Hayvan Mezarlığı / Stephen King

Dennis Martin…
Dokuz yaşındaki erkek kardeşi, babası ve dedesi ile kamp yapmak için yola çıkan altı yaşındaki Dennis, Spence Field bölgesindeki kamp yerine ulaştıktan bir süre sonra, kardeşi ve kamp yerindeki diğer çocuklarla birlikte saklambaç oynamaya başladı. Ancak bu oyunların biri bittiğinde, tüm çocuklar saklandıkları yerden çıkmalarına rağmen, Dennis ortaya çıkmadı. Dennis en son çayırların hemen kenarındaki ormanlık alana doğru koşarken görülmüştü.

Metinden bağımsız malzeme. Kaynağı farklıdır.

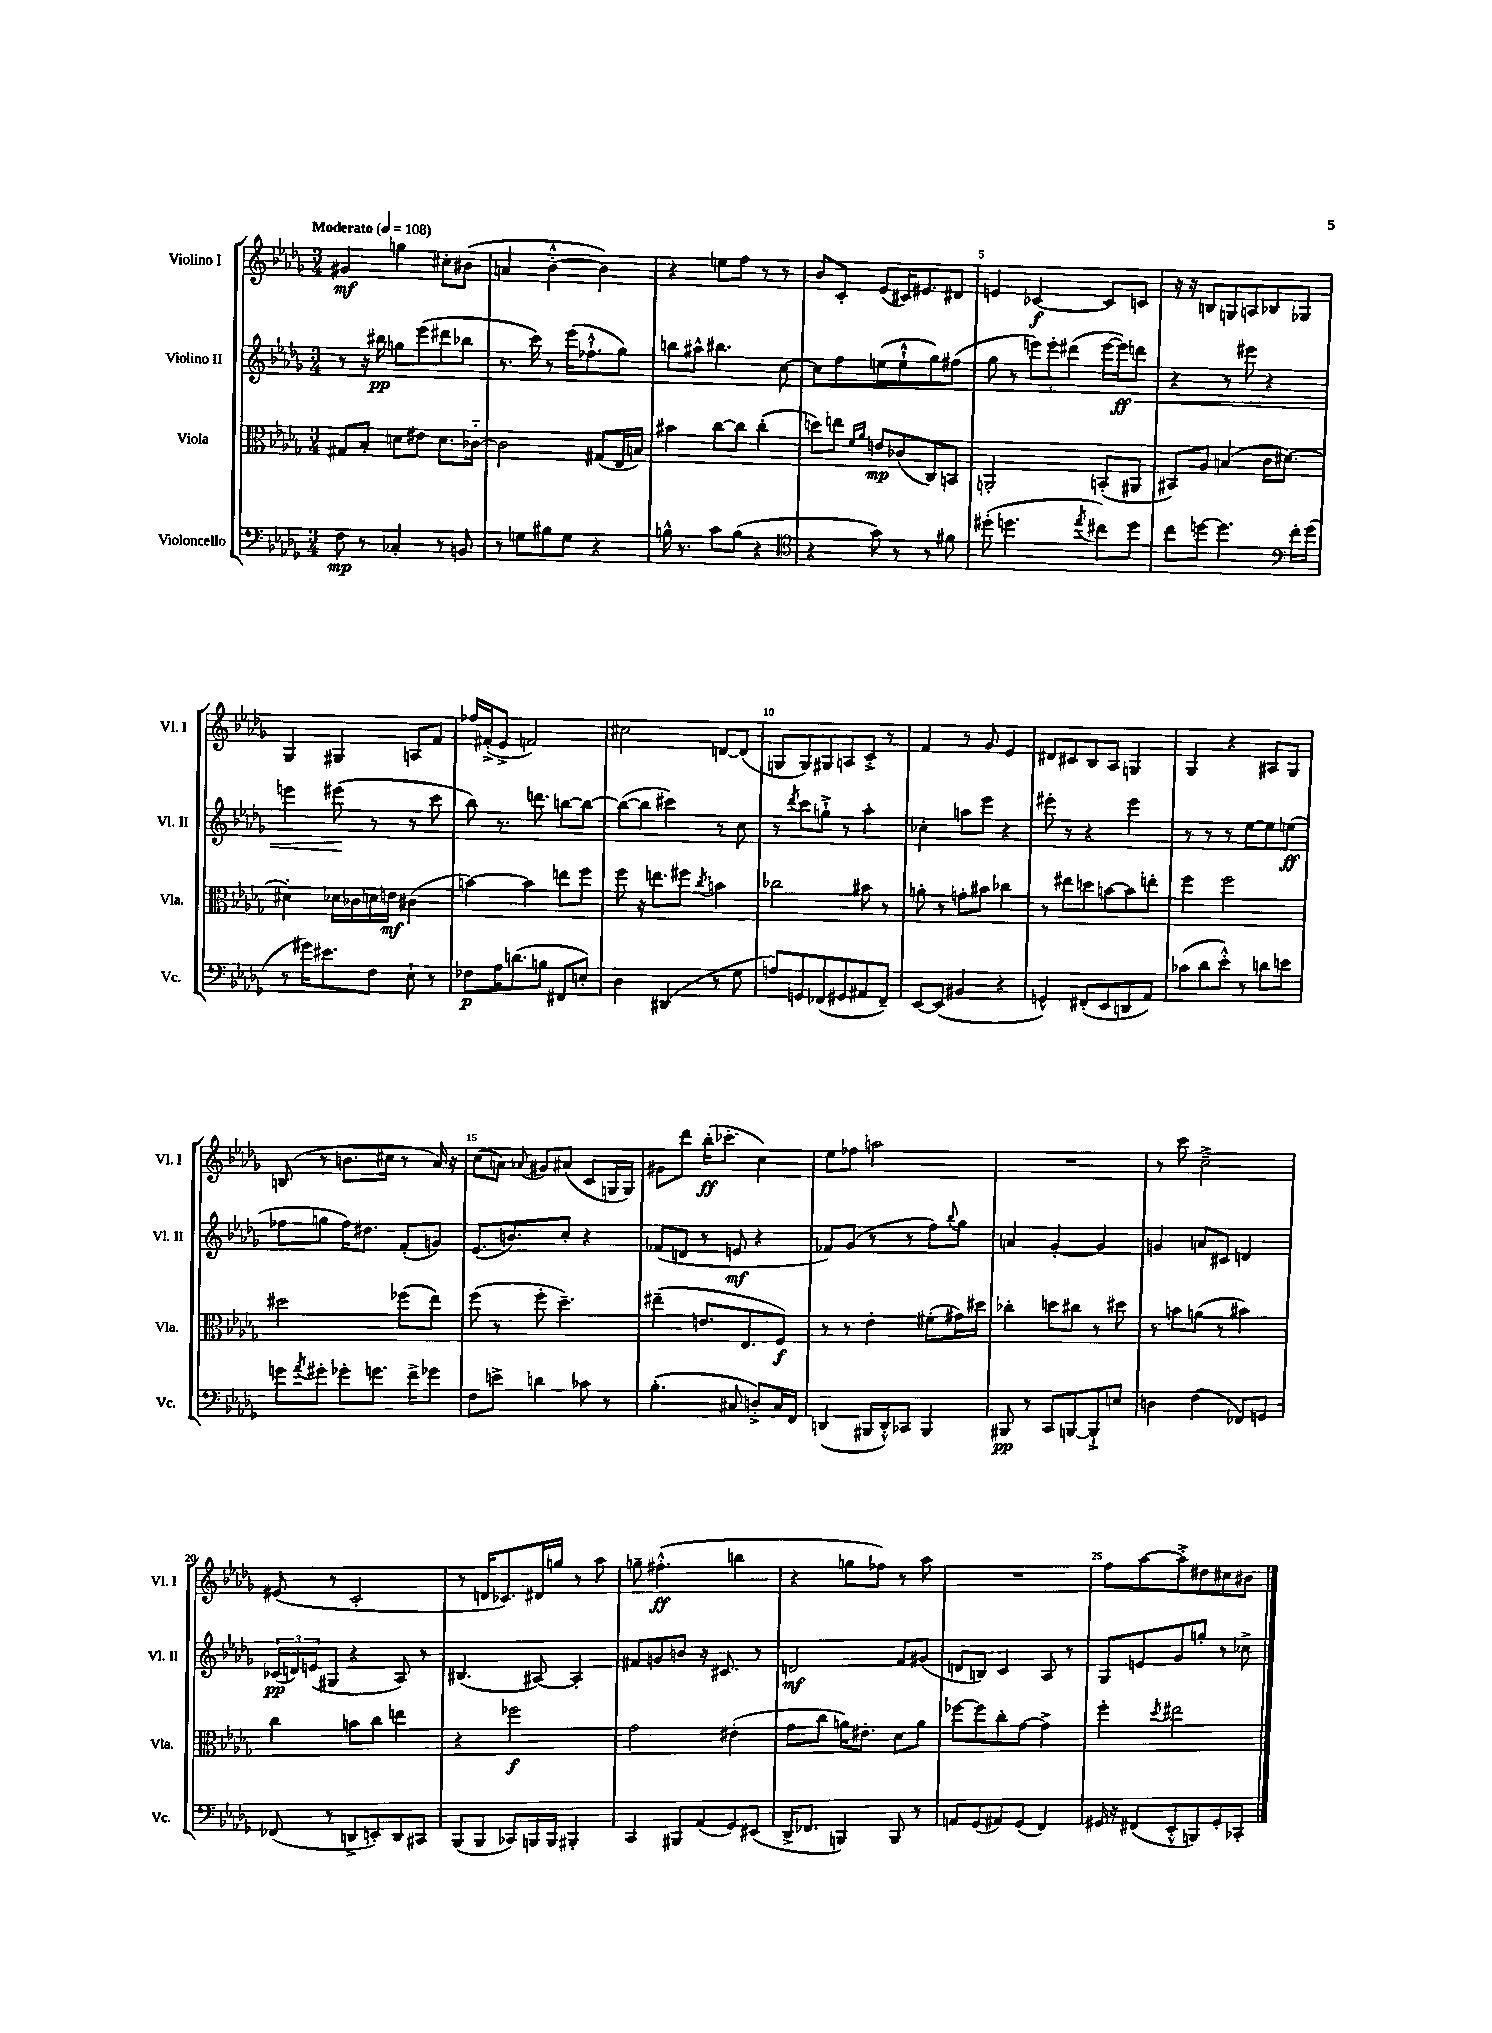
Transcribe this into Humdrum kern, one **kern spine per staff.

**kern	**kern	**kern	**kern
*staff4	*staff3	*staff2	*staff1
*clefF4	*clefC3	*clefG2	*clefG2
*k[b-e-a-d-g-]	*k[b-e-a-d-g-]	*k[b-e-a-d-g-]	*k[b-e-a-d-g-]
*M3/4	*M3/4	*M3/4	*M3/4
*MM108	*MM108	*MM108	*MM108
8F	8G#	8r	4g#
8r	8B-'	16r	.
.	.	16bb#	.
4C-'	8d	8gg	4gg
.	8e#	(8eee-	.
8r	8.d	8ddd#	8cc#'
8BB	.	8bb-	(8b#
.	[16c-'~	.	.
=	=	=	=
8r	2c-]	8.r	4a
8G	.	.	.
.	.	16ccc)	.
8B#	.	8r	[4b-'^^
8G	.	(16eee-	.
.	.	8.ff-`^^	.
4r	(8G#	.	4b-])
.	16E-	8gg-)	.
.	16B)	.	.
=	=	=	=
16B^^	4b#	8bb	4r
8.r	.	.	.
.	.	8aa#^^	.
8c	[8cc	4.bb#	8ee
(8B	8cc]	.	8ff
4r	(4cc'	.	8r
.	.	[8cc	8r
=	=	=	=
*clefC4	*	*	*
4r	8dd)	8cc]	8b-
.	8ee	8ff	8c'
.	16qqf	.	.
.	16qqa-	.	.
8g-)	8e	(8ee	(8e-
8r	(8c-	8ee`^^	16c#)
.	.	.	8.e#
8r	8C)	8gg-)	.
8f#	8BB	(8ff#	8d#
=	=	=	=
(8dd#'	2AA'	8gg-	4e
4.dd	.	8r	.
.	.	12eee)	[4c-
.	.	12eee'	.
.	.	(12ddd#	.
8qee-	.	.	.
8cc#)	(8BB'	[16eee	8c-]
.	.	16eee])	.
8dd	8AA#	8ddd	8c
=	=	=	=
8cc	8BB#)	4r	16r
.	.	.	16r
[8dd	8A-	.	8B
4.dd]	(4B	8r	8G
.	.	8eee#	8A
.	16c	4r	8B-
.	[8.d#)	.	.
*clefF4	*	*	*
16f'	.	.	8G-
(16g-	.	.	.
=	=	=	=
8r	4d#']	4eee	4G-
16g#)	.	.	.
8.e#	.	.	.
.	16d-	(8eee#	4G#
.	16c-	.	.
8F	16d	8r	.
.	16e	.	.
8E-`	(4c#	8r	8A
8r	.	8ccc	8f
=	=	=	=
8F-	[4b)	8bb-)	16ff-
.	.	.	(16f#'^
16A-	.	8.r	8e-^
(8.d	.	.	.
.	4b]	.	2f)
.	.	8.ddd	.
8B	.	.	.
8FF#	8ee	[8bb	.
8E')	8ff	8bb_	.
=	=	=	=
4D-	8ff	(8bb_	2cc#
.	16r	8bb]	.
.	8.ee	.	.
(4DD#	.	4ccc#)	.
.	8ff#	.	.
.	8qcc	.	.
8r	4b	8r	[8d
8G-	.	8cc	(8d]
=	=	=	=
8A)	2cc-	8r	8G
.	.	8qddd-	.
8GG	.	8ccc	8G)
(8FF-	.	8gg`^	8G#
8GG#	.	8r	8A
8AA#	8b#	4aa-'	8c'^
8FF-~)	8r	.	8r
=	=	=	=
[8EE-	8a'	4cc-'	4f
(8EE-]	8r	.	.
4BB#	8g'	8aa	8r
.	8b#	8eee-	8g-
4r	4cc-	4r	4e-
=	=	=	=
4GG^^)	8r	8eee#'	8d#
.	8ee#	8r	8c#
(8FF#'	8dd	4r	8B-
8EE-	[8b	.	8A-
8DD	8b]	4eee#	4G
8AA-)	8ee'	.	.
=	=	=	=
(8c-	4ff	8r	4G-
8d-	.	8r	.
8e-'^^)	2ff	8r	4r
8r	.	[8ee-	.
8d	.	8ee-]	8A#
8e	.	(8ee	8G-
=	=	=	=
8g	2dd#	8ff-	(8B
8qa-	.	.	.
8g#'	.	8gg	8r
8g-'	.	16ff-)	8.b
.	.	8.dd#	.
8.g	.	.	.
.	.	.	16cc#
.	(8ff-	(8f'	8r
16f^	.	.	.
8g-	8ee-)	8g)	16a-)
.	.	.	16r
=	=	=	=
8F	(8ff	(8.e-	(8cc
8e^	8r	.	8a)
.	.	8.b)	.
.	.	.	8qqa-
4d	8ff'	.	8g#
.	4.dd-~)	8cc'	(8a#
8c-	.	4r	8c
8r	.	.	16G
.	.	.	16G)
=	=	=	=
(4.B-'	(4ee#~	(8f-	8g#
.	.	8d	8ddd-
.	8.e	8r	(16bb-'
.	.	.	8.ccc-'
8C#	.	8e	.
.	8.E-	.	.
8D'^)	.	4r	4cc)
16C#	8F)	.	.
16FF	.	.	.
=	=	=	=
(4DD	8r	8f-)	8ee-
.	8r	(8g-	8ff-
16BBB#	4e-'	8r	2aa
16DD'^^)	.	.	.
8CC-	.	8r	.
4BBB#	(8f#'	8ff)	.
.	.	8qqbb-	.
.	16g#)	8gg-	.
.	16dd#	.	.
=	=	=	=
8BBB#	4cc-'	4a	2.r
8r	.	.	.
8CC	8dd	[4g-'	.
[8BBB	8cc#	.	.
8BBB`^]	8r	4g-]	.
8E	8dd#	.	.
=	=	=	=
4D	8r	4g	8r
.	8b	.	8ccc
(4F	(8a	8a	2cc~^
.	8r	8c#	.
8FF-)	4b#)	4d	.
8GG	.	.	.
=	=	=	=
(8FF-	4cc	(24c-	(8e#
.	.	24d)	.
.	.	(24e	.
8r	.	8G#	8r
8DD^	8b	4r	2c'
8EE')	8cc	.	.
8DD	4ee	8A-)	.
8CC#	.	8r	.
=	=	=	=
(8BBB-	4r	(4.B#	8r
8BBB-	.	.	16d
.	.	.	8.c-)
8CC-)	2ff-	.	.
16BBB	.	[8A#)	16d#
16BBB	.	.	16gg
4BBB#'	.	4A#']	8r
.	.	.	8aa-
=	=	=	=
4CC	2g-	8f#	8gg~
.	.	8g	(4.ff#'^^
8BBB#	.	8b	.
(8AA-	.	16r	.
.	.	8.c#	.
8GG-)	(4e#'	.	4bb
(8EE#	.	8r	.
=	=	=	=
16DD-^	8g-	2d	4r
8.FF-	.	.	.
.	8cc	.	.
4BBB)	16a)	.	8gg
.	8.e#'	.	.
.	.	.	8ff-)
8BBB	8d-	8f	8r
8r	8a	(8g#	8aa-
=	=	=	=
8AA	[8ff-	8d	2.r
(8GG-	8ff-]	8B)	.
8AA#)	8cc'	4c	.
(8GG-	[8g-	.	.
4FF)	4g-^]	8A-	.
.	.	8r	.
=	=	=	=
16GG#	4ff'	8G-	8ff
16r	.	.	.
(8FF#	.	8e	[8aa-
.	8qdd-	.	.
8EE-'^^	2ee#	8g-	8aa-'^]
8BBB)	.	8gg'	8dd#
8GG#'	.	8r	8cc#
8CC-'	.	8cc-^	8b#
==	==	==	==
*-	*-	*-	*-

Dennis’i ormanlık alanda yaklaşık üç kilometre boyunca babası ve kamp yerindekiler aradılar; ama ona dair en ufak bir iz bile bulamadılar. Sonraki saatlerde, korucu istasyonundaki görevlilerin bir kısmı yürüyerek kokuya duyarlı köpeklerle ve pilot görevliler de havadan, doksan kilometrelik bir alanı helikopterlerle taradı; ancak Dennis’e dair en ufak bir iz bulunamadı.

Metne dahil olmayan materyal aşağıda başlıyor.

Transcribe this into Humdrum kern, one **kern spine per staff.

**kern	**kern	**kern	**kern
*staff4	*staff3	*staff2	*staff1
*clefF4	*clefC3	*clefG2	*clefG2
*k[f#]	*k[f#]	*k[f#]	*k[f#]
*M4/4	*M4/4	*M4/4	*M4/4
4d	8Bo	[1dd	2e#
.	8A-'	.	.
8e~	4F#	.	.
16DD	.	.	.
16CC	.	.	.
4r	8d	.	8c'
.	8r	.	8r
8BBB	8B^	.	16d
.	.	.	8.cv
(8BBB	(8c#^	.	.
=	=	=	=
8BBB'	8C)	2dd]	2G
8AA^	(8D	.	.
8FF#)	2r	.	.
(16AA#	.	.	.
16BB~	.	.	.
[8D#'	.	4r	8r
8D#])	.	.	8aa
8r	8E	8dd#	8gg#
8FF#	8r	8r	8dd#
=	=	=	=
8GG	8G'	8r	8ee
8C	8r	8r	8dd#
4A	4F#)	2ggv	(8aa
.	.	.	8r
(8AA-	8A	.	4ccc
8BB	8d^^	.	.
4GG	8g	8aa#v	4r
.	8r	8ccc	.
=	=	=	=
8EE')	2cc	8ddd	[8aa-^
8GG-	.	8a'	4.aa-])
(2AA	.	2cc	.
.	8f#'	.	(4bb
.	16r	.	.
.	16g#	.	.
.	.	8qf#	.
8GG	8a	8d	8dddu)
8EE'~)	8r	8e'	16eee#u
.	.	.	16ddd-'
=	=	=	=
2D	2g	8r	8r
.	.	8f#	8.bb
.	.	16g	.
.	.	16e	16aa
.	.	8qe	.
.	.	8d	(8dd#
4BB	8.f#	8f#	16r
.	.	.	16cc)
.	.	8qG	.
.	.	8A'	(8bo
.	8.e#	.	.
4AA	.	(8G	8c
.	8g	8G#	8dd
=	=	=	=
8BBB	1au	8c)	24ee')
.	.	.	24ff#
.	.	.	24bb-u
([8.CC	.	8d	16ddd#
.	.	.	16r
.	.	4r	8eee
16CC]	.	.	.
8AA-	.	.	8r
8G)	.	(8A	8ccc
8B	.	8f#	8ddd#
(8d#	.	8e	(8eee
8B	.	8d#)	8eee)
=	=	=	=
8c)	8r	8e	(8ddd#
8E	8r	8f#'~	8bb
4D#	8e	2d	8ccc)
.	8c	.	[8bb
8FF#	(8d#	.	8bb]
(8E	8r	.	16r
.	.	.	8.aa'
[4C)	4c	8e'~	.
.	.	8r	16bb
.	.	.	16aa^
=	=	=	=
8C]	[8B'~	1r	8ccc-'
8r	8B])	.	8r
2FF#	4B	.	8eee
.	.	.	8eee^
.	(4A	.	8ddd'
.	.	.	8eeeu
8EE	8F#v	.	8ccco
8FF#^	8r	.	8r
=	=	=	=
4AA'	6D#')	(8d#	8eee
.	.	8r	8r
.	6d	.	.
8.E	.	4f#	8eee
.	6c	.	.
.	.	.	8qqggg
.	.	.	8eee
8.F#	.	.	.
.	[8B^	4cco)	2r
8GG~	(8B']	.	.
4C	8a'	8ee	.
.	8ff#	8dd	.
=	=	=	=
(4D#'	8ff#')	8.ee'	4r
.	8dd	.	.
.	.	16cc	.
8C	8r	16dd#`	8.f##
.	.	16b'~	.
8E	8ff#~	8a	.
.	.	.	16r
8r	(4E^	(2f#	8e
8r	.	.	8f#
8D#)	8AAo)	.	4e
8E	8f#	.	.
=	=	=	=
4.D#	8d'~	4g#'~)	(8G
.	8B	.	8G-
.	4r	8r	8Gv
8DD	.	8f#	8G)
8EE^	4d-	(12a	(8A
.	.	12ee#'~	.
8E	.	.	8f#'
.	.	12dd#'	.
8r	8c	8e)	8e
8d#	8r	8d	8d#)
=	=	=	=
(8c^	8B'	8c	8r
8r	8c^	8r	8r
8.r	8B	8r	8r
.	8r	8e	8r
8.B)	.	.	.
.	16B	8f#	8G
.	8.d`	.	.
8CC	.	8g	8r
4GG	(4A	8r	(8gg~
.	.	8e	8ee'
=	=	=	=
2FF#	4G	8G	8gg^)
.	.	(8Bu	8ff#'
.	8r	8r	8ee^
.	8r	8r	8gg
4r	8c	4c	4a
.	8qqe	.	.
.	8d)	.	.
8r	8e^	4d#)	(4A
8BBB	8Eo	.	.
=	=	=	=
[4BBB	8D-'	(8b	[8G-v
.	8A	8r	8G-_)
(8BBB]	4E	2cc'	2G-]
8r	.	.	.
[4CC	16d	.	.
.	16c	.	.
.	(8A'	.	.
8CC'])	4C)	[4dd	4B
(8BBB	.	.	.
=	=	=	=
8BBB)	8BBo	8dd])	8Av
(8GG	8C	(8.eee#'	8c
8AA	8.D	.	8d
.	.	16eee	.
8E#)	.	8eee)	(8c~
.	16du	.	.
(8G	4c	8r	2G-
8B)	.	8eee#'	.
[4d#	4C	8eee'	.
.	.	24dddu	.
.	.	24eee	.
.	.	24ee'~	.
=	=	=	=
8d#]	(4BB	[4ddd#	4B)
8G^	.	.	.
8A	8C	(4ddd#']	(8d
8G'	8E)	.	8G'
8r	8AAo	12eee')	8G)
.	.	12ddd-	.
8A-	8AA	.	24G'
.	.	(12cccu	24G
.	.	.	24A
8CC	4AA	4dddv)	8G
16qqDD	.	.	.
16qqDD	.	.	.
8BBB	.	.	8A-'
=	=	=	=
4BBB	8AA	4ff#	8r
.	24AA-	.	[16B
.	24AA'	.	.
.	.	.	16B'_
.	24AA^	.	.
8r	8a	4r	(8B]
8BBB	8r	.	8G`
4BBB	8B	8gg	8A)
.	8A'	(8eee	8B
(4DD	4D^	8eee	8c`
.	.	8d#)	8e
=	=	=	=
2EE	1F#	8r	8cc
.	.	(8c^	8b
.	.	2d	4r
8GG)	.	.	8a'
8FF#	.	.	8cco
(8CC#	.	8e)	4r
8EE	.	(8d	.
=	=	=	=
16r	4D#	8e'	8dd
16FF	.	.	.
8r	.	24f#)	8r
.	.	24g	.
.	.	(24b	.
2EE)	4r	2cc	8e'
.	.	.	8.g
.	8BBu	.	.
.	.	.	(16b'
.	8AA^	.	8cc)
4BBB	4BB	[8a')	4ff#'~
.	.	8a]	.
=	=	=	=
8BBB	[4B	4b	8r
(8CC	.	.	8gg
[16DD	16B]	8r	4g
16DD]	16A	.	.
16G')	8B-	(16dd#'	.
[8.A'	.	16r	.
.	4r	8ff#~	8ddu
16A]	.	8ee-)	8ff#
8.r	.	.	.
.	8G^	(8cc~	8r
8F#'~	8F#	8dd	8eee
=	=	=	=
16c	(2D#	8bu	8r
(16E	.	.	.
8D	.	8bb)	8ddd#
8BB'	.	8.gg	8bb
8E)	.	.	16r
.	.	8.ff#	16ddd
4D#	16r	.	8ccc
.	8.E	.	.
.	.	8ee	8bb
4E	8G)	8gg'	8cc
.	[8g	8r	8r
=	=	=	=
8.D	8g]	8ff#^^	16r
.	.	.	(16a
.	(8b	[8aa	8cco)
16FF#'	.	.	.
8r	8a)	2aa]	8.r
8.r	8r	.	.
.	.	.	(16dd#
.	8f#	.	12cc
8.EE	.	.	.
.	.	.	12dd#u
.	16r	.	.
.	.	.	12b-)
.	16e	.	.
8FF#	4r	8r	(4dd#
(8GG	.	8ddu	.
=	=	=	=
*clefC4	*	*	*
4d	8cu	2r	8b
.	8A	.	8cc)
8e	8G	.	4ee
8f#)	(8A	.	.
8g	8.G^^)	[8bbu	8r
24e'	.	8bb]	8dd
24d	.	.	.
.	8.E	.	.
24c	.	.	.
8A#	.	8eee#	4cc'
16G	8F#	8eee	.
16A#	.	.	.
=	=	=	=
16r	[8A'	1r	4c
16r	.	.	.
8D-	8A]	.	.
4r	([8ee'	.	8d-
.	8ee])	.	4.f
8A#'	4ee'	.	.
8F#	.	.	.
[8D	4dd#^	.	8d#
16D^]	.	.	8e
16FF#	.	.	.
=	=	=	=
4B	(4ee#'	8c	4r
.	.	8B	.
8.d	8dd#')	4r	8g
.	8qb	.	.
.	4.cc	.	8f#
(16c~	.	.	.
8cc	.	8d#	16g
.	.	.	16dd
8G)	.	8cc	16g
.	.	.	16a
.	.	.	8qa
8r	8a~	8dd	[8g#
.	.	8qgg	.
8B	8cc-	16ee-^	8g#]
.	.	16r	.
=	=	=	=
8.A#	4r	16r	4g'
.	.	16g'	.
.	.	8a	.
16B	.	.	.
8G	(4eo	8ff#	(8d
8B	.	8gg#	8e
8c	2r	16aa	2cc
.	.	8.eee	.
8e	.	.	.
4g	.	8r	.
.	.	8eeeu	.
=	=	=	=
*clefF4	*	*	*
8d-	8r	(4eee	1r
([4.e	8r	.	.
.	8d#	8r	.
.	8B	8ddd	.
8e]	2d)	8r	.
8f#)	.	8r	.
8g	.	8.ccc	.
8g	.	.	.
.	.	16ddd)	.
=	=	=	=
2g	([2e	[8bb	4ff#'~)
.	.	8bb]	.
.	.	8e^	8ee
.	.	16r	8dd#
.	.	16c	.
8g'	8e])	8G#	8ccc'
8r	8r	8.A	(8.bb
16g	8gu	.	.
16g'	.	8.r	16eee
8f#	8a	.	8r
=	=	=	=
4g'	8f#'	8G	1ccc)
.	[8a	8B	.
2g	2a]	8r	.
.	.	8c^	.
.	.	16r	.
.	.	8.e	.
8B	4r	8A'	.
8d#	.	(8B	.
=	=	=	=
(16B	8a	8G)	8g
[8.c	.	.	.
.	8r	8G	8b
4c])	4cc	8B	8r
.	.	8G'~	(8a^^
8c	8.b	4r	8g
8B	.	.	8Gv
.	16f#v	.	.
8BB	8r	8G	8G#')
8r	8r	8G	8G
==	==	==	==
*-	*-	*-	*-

Dennis’in açıklanamaz bir şekilde kaybolması ve bir türlü bulunamaması sebebiyle, ilerleyen günlerde Amerika Birleşik Devletleri’nin özel harekat kuvveti olarak bilinen “Yeşil Bereliler” de arama kurtarma çalışmalarına katıldı; ancak yine sonuç alınamadı. Dennis hiçbir iz bırakmadan ormanda kaybolmuştu.

Teresa “Trenny” Gibson…
Trenny, bir lise okul gezisinde kırk arkadaşıyla beraber “Andrews Bald” adındaki bir bölgeye doğru doğa yürüyüşüne başlamıştı. Yol uzun olduğu için ilerleyen saatlerde bir çok öğrenci, yürüme hızlarına göre küçük gruplar oluşturarak yürümeye devam etmişti. Trenny de yorulduğu bir yerde tek başına oturup bir süre mola verdiği için, kendi grubundan ayrı düşmüştü. Trenny, biraz dinlendikten sonra hızlı bir şekilde yürüyerek grubuna yetişmeye çalışırken yerde oturmuş dinlenen başka bir öğrenci grubunun yanından geçti. Bu öğrenciler, Trenny’i yanlarına oturmaya çağırdılar; ancak o oturmayı reddedip yürüyüşüne devam etmişti ki, yaklaşık yirmi metre sonra garip bir şekilde aniden durdu ve sağ tarafındaki çalılarda ilginç bir şey görmüş gibi oraya doğru bakmaya başladı. Kısa bir süre sonra, baktığı yöne doğru yürüyerek gözden kayboldu. Beş on dakika sonra yerde oturan diğer öğrenciler, Trenny’nin gözden kaybolduğu yere geldiklerinde orada büyük ve yoğun çalılardan başka bir şey olmadığını gördüler.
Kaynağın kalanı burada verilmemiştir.